═════ Testo fornito ═════
Tracotanti, arroganti, boriosi, pomposi, fin troppo sicuri di sé, lo squallore, la mediocrità e la monotonia dello stile di vita americano perennemente a confronto con la bellezza, lo splendore degli usi e dei costumi del proprio paese d’origine; magari in altri casi un tantino meno esaltati, ma semplicemente orgogliosi al midollo del loro paese.
Stiamo parlando dei cosiddetti “Foreign Fanatics”, i fanatici stranieri imperversati per anni nel mondo WWE e di cui oggi si ha ancora qualche sporadica traccia.
Su tutti Alberto Del Rio, il quale, messe da parte le super macchine di lusso e le esaltate presentazioni di Ricardo Rodriguez, non può oggi fare a meno dell’inseparabile bandiera messicana sbandierata ai quattro venti tra i fischi di disapprovazione del pubblico, arrivando, al massimo dell’arroganza, persino ad imporre all’announcer Lillian Garcia la sua presentazione esclusivamente in lingua spagnola. Causa una commozione cerebrale, Del Rio è mancato per un po’ all’appello, ma tranquilli che i colori del Messico saranno sempre in viaggio con lui.
Attualmente, però, laddove il fanatismo straniero non attira più come un tempo, le esternazioni di Del Rio è come se passassero un po’ in secondo piano.
Al contrario, The Real Americans (Jack Swagger & Antonio Cesaro) ed il manager Zeb Colter, un veterano del Vietnam, sono invece patrioti fin troppo fieri di se stessi, xenofobi e razzisti; quando poi Swagger sembra un cognome dalle chiari origini tedesche, mentre Cesaro è svizzero naturalizzato americano, quindi proprio USA al 100% non direi!
Eppure, c’è stato un tempo in cui i “foreign fanatics” si comportavano da padroni assoluti animando la categoria heel e stiamo parlando dell’indimenticabile Era Gimmick, laddove di stranieri invasori contrapposti a patrioti americani ce ne sono stati a bizzeffe ed è stata una consuetudine che solo in sporadiche occasioni, negli ultimi tempi, si è mantenuta, non quindi con la stessa frequenza con cui, tra gli anni ’80 e ’90, si è stati soliti assistere alle invasioni provenienti da tutti i paesi del mondo, dal vicino Canada al lontano Giappone, ma anche dalla Scozia alla Finlandia, dalla Russia al Medio Oriente, non c’è stata nazione che non si sia introdotta nel mondo WWE.
═════
Usando le informazioni
1 - Nell'articolo sui fanatici stranieri della WWE, chi è il manager dei The Real Americans?
2 - Trascrivi dall'articolo sui fanatici stranieri della WWE il brano compreso tra "Tracotanti, arroganti, boriosi, pomposi, fin" e "del loro paese.", estremi inclusi.
═════ Dati forniti ═════
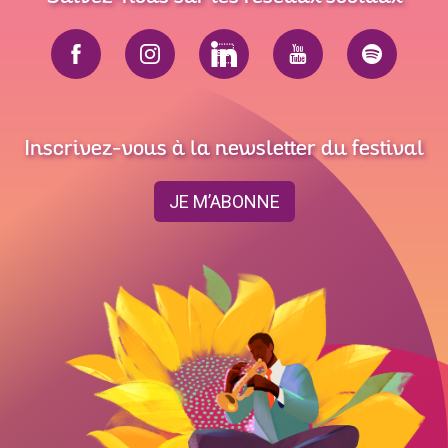
Inscrivez-vous à la newsletter du festival
JE M’ABONNE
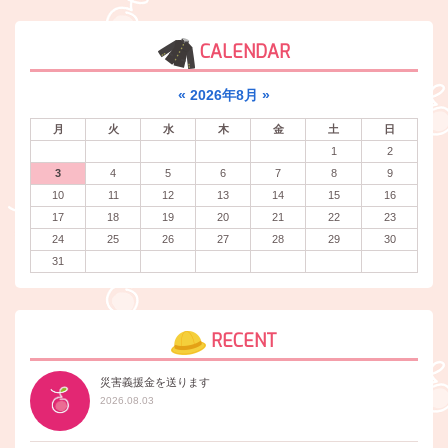
CALENDAR
«
2026年8月
»
月
火
水
木
金
土
日
1
2
3
4
5
6
7
8
9
10
11
12
13
14
15
16
17
18
19
20
21
22
23
24
25
26
27
28
29
30
31
RECENT
災害義援金を送ります
2026.08.03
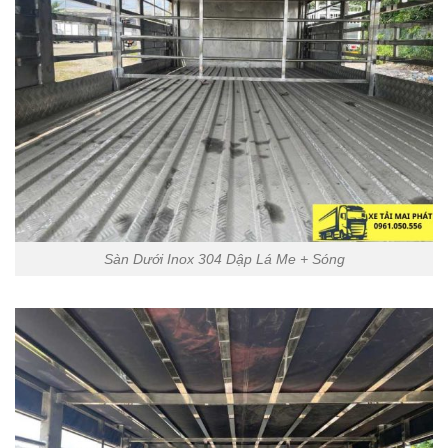
Sàn Dưới Inox 304 Dập Lá Me + Sóng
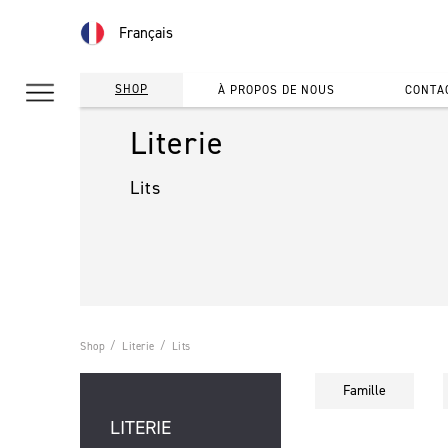
Français
SHOP
À PROPOS DE NOUS
CONTA
Literie
Lits
Shop
Literie
Lits
Famille
LITERIE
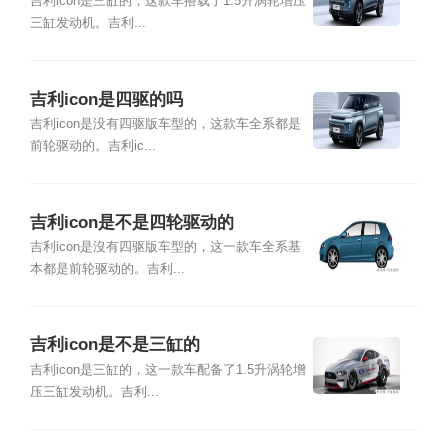
吉利icon是三缸的，这款车搭载了1.5升涡轮增压
三缸发动机。吉利...
吉利icon是四驱的吗
吉利icon是没有四驱版车型的，这款车全系都是
前轮驱动的。吉利ic...
吉利icon是不是四轮驱动的
吉利icon是沒有四驱版车型的，这一款车全系基
本都是前轮驱动的。吉利...
吉利icon是不是三缸的
吉利icon是三缸的，这一款车配备了1.5升涡轮增
压三缸发动机。吉利...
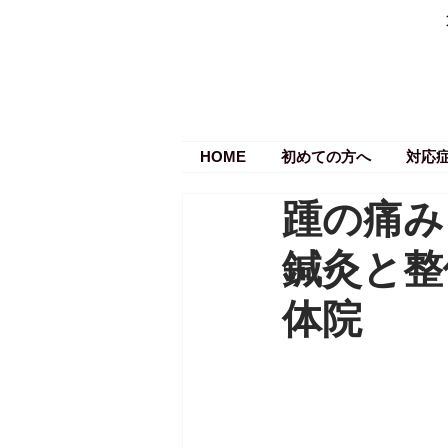
HOME
初めての方へ
対応
踵の痛み
鍼灸と整
体院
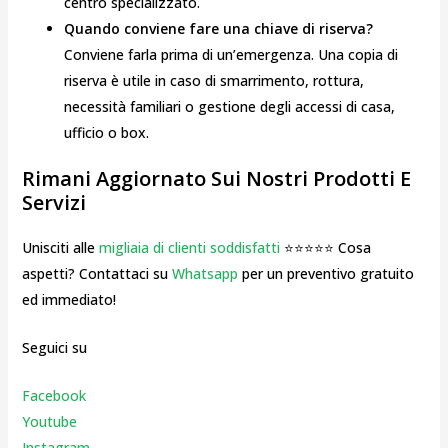
centro specializzato.
Quando conviene fare una chiave di riserva?
Conviene farla prima di un’emergenza. Una copia di
riserva è utile in caso di smarrimento, rottura,
necessità familiari o gestione degli accessi di casa,
ufficio o box.
Rimani Aggiornato Sui Nostri Prodotti E
Servizi
Unisciti alle
migliaia di clienti soddisfatti
⭐⭐⭐⭐⭐ Cosa
aspetti? Contattaci su
Whatsapp
per un preventivo gratuito
ed immediato!
Seguici su
Facebook
Youtube
Instagr
am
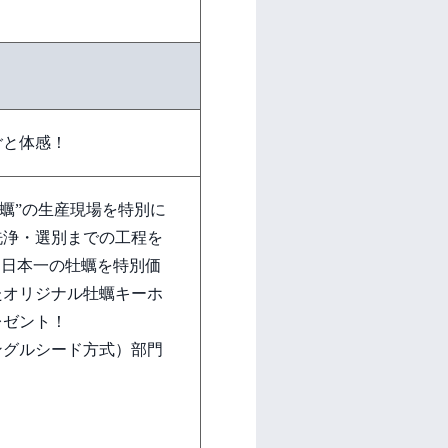
ごと体感！
牡蠣”の生産現場を特別に
洗浄・選別までの工程を
、日本一の牡蠣を特別価
たオリジナル牡蠣キーホ
レゼント！
シングルシード方式）部門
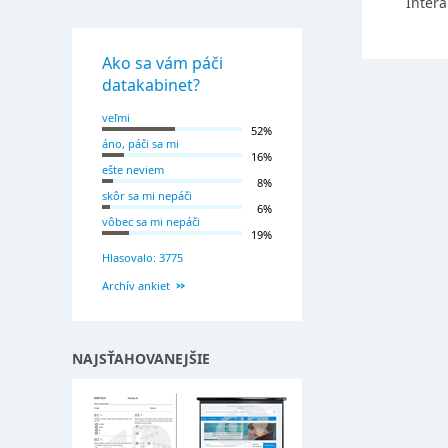
Intera
Ako sa vám páči
datakabinet?
veľmi
52%
áno, páči sa mi
16%
ešte neviem
8%
skôr sa mi nepáči
6%
vôbec sa mi nepáči
19%
Hlasovalo: 3775
Archív ankiet
NAJSŤAHOVANEJŠIE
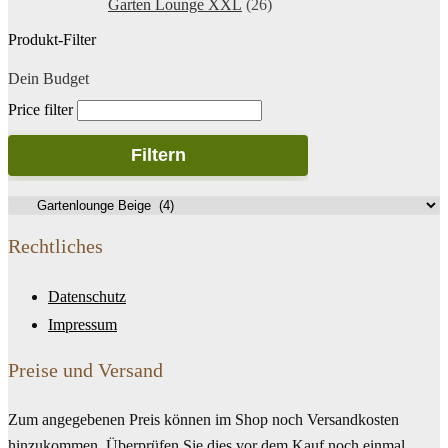
Garten Lounge XXL
(26)
Produkt-Filter
Dein Budget
Price filter
Filtern
Rechtliches
Datenschutz
Impressum
Preise und Versand
Zum angegebenen Preis können im Shop noch Versandkosten
hinzukommen. Überprüfen Sie dies vor dem Kauf noch einmal.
═════
Risposte per punto
1 - Zeb Colter, un veterano del Vietnam.

2 -
Tracotanti, arroganti, boriosi, pomposi, fin troppo sicuri di sé, lo squallore, la mediocrità e la monotonia dello stile di vita americano perennemente a confronto con la bellezza, lo splendore degli usi e dei costumi del proprio paese d’origine; magari in altri casi un tantino meno esaltati, ma semplicemente orgogliosi al midollo del loro paese.